Anstatt jedoch seitens der EU-Regierungen einzugestehen, dass der Pakt in der vorliegenden Form nicht reformierbar ist und es in Zeiten der konjunkturellen Flaute nicht um Preisstabilität gehen kann, sondern darum gehen muss, eine andere Wirtschaftspolitik zu betreiben, anstatt also die Chance zu ergreifen, einen völlig neuen, anderen Pakt vorzuschlagen, schwor man sich in Brüssel erneut auf den Stabilitätspakt ein. Was als Reform präsentiert wurde, war nicht mehr als die offizielle Absegnung dessen, was bis dahin bereits praktiziert worden war: der Verzicht auf Sanktionen bei einem Verstoß gegen den Pakt, sofern stichhaltige Gründe vorliegen. Was die Bundesregierung darunter versteht, hatte sie bereits im Vorfeld unmissverständlich klar gemacht – garniert mit einem deutlichen Hinweis auf ihre hohen Nettozahlungen an die EU und die noch bevorstehenden Finanzverhandlungen. Und so war das Ergebnis dann auch ganz nach Wunsch von Bundeskanzler Schröder und Finanzminister Eichel: Als Sonderbelastung, die einen Verstoß gegen die Stabilitätskriterien rechtfertigen, gelten neben Forschungsausgaben zukünftig auch die so genannten Kosten der deutschen Einheit.

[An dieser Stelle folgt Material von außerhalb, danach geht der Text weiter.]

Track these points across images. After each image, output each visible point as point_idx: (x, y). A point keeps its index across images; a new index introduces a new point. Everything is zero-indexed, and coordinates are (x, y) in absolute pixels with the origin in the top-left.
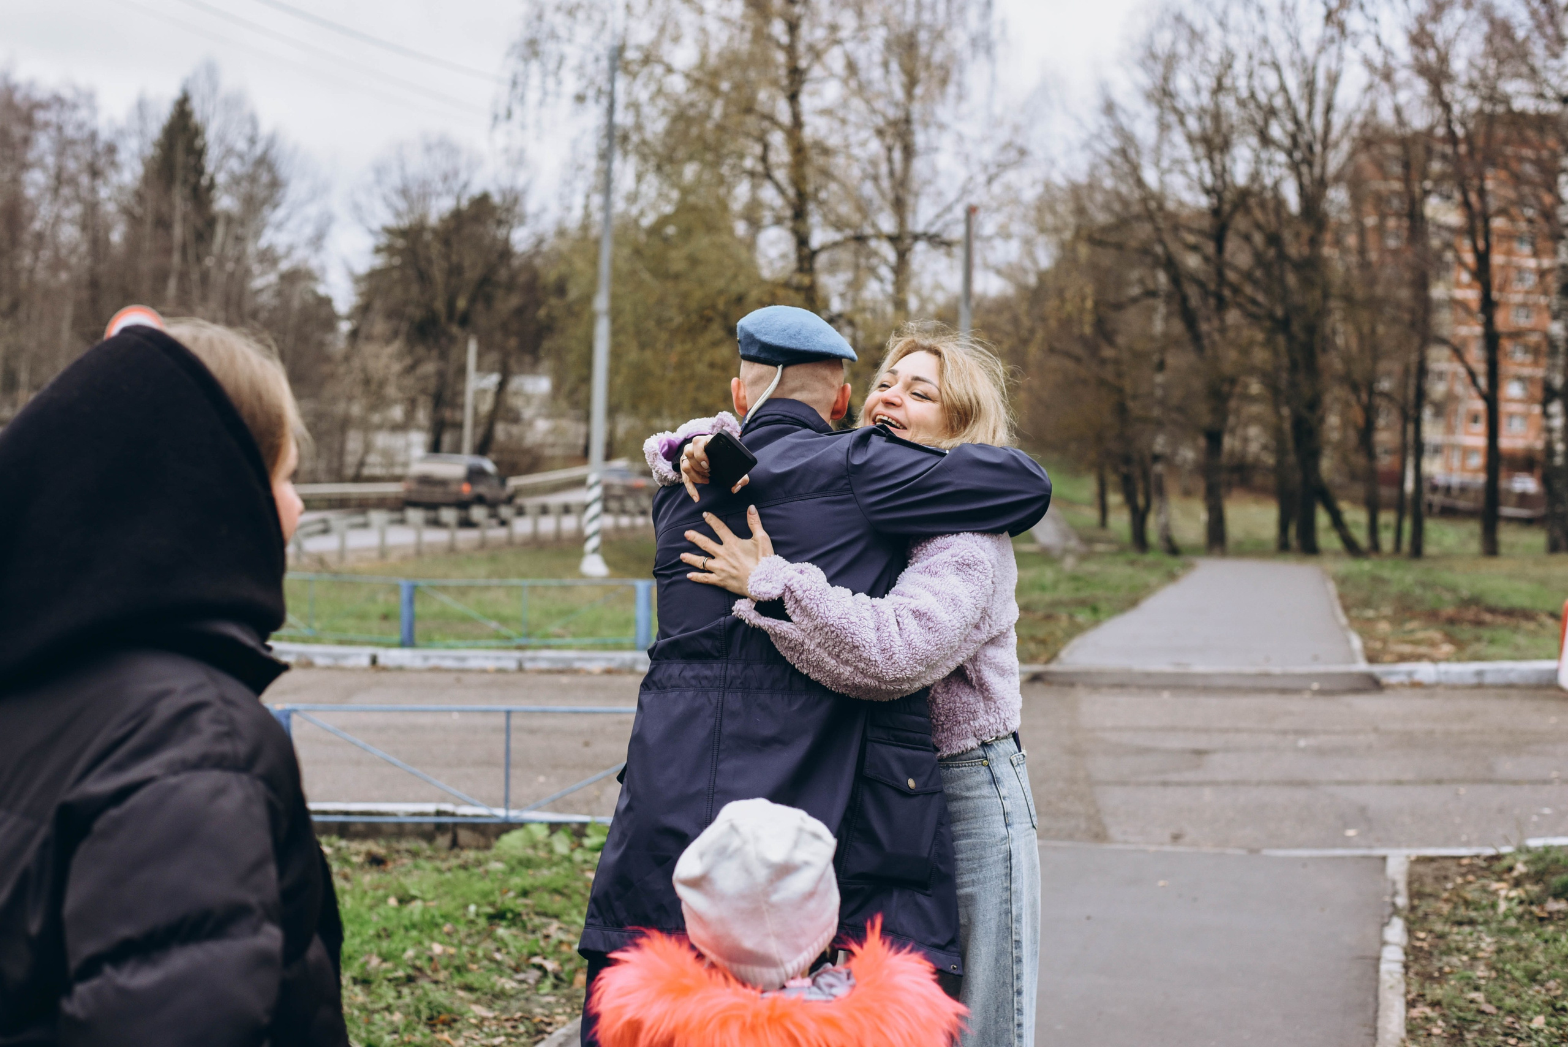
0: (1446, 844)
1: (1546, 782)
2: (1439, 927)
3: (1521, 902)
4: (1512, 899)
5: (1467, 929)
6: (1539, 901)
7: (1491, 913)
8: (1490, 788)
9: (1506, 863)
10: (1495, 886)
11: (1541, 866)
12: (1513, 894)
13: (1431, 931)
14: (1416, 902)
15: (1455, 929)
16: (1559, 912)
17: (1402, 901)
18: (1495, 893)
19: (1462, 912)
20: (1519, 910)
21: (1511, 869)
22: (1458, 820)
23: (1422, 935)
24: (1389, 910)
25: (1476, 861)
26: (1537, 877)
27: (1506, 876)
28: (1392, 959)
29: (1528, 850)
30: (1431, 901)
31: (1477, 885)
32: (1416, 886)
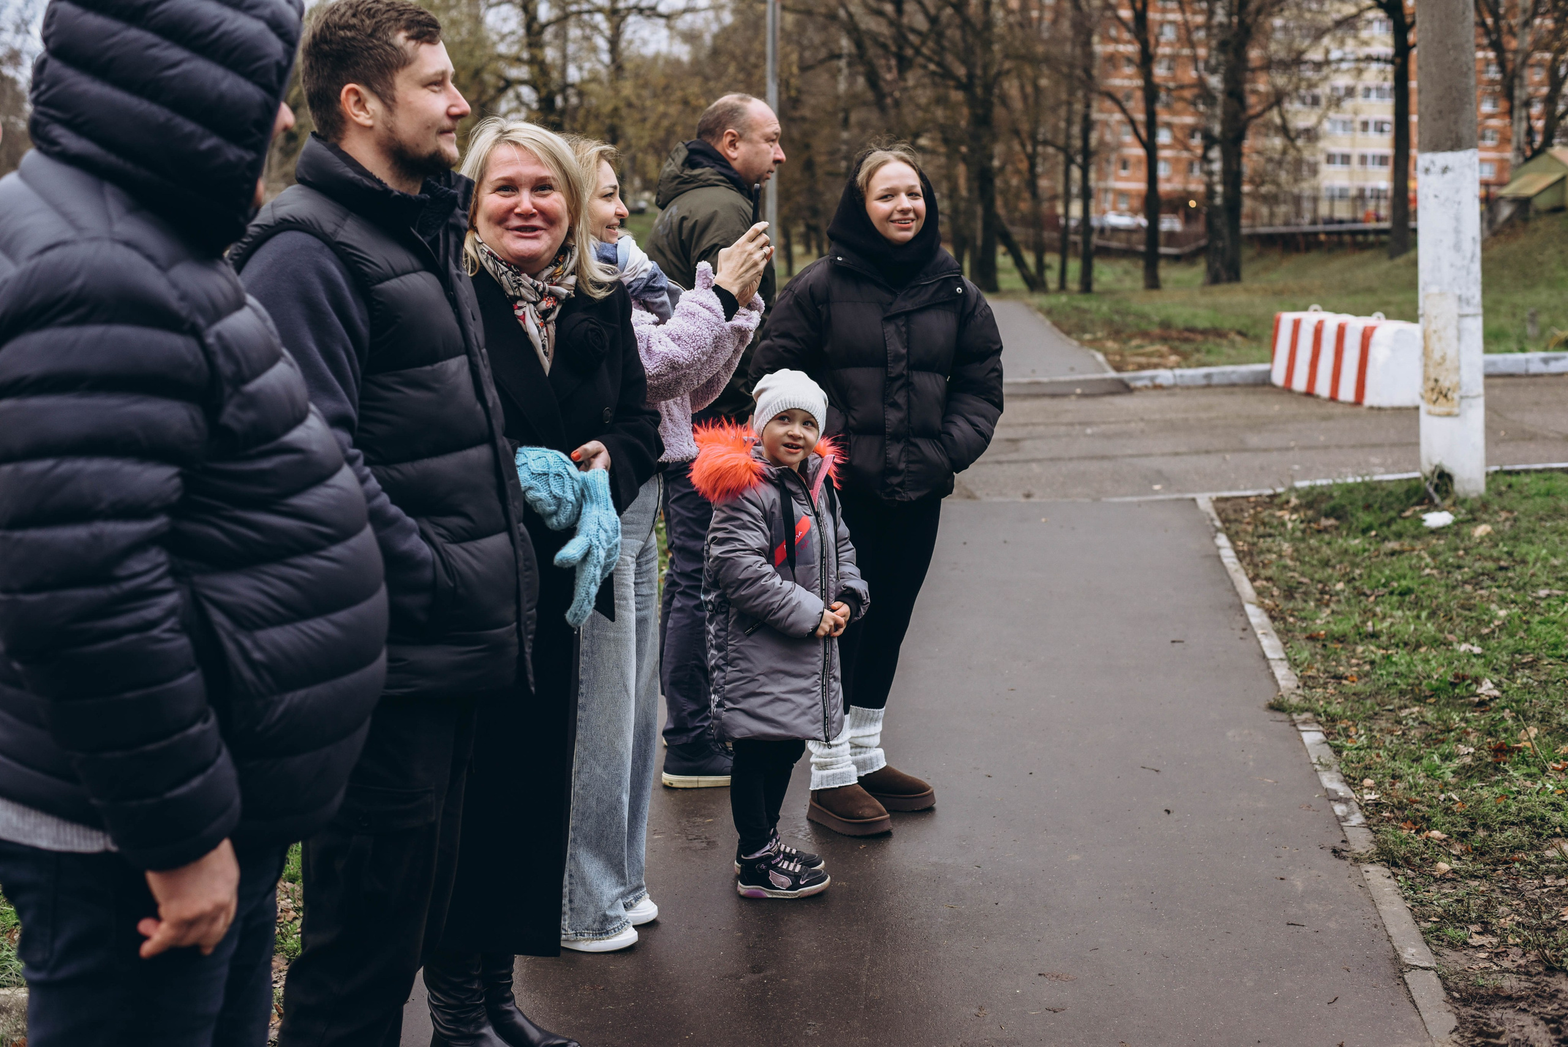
0: (1230, 489)
1: (1288, 449)
2: (1249, 539)
3: (1302, 522)
4: (1295, 521)
5: (1269, 540)
6: (1316, 520)
7: (1283, 529)
8: (1247, 455)
9: (1284, 498)
10: (1279, 513)
11: (1310, 498)
12: (1294, 517)
13: (1245, 541)
14: (1227, 525)
15: (1261, 540)
16: (1331, 526)
17: (1218, 524)
18: (1281, 517)
19: (1261, 530)
20: (1302, 526)
21: (1288, 502)
22: (1233, 476)
23: (1241, 543)
24: (1213, 530)
25: (1259, 499)
26: (1309, 505)
27: (1286, 507)
28: (1228, 555)
29: (1296, 490)
30: (1237, 524)
31: (1266, 513)
32: (1223, 515)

Darüber hinaus holte sich die Bundesregierung quasi den offiziellen EU-Segen für ihre Sozialkahlschlagspolitik. Maßnahmen für Strukturreformen gehören ebenfalls zu den mildernden Umständen.
An der grundlegenden Zielsetzung des Stabilitätspakts wurde jedoch nicht gerüttelt. Der Pakt fügt sich weiterhin passgenau in das EU-Konzept der Schaffung einer Union ein, die vor allem das Wohl der Großkonzerne und die Zerschlagung des europäischen Sozialmodells im Sinne hat. Dass der Stabilitätspakt zum integralen Bestandteil des EU-Verfassungsvertrags avancierte, der die neoliberale Grundausrichtung der EU zementiert, unterstreicht dies zusätzlich: Preisstabilität findet sich sowohl in den Zielbestimmungen der EU (Artikel I-3) als auch als zentrales Element in den Ausführungen zur Wirtschafts- und Währungspolitik der Union (III-177ff.)
Vertan wurde in Brüssel die Chance, einen Pakt zu schaffen, der in der EU tatsächlich gebraucht wird: Einen Sozialpakt, der Armut und Arbeitslosigkeit wirksam bekämpft und in dessen Mittelpunkt die Bedürfnisse der Menschen stehen und nicht die der Konzerne in Europa. Die jetzt beschlossene Reform des Stabilitätspakts ist nichts als eine kosmetische Maßnahme, die einzig dazu dient, ein verfehltes Konzept am Leben zu erhalten.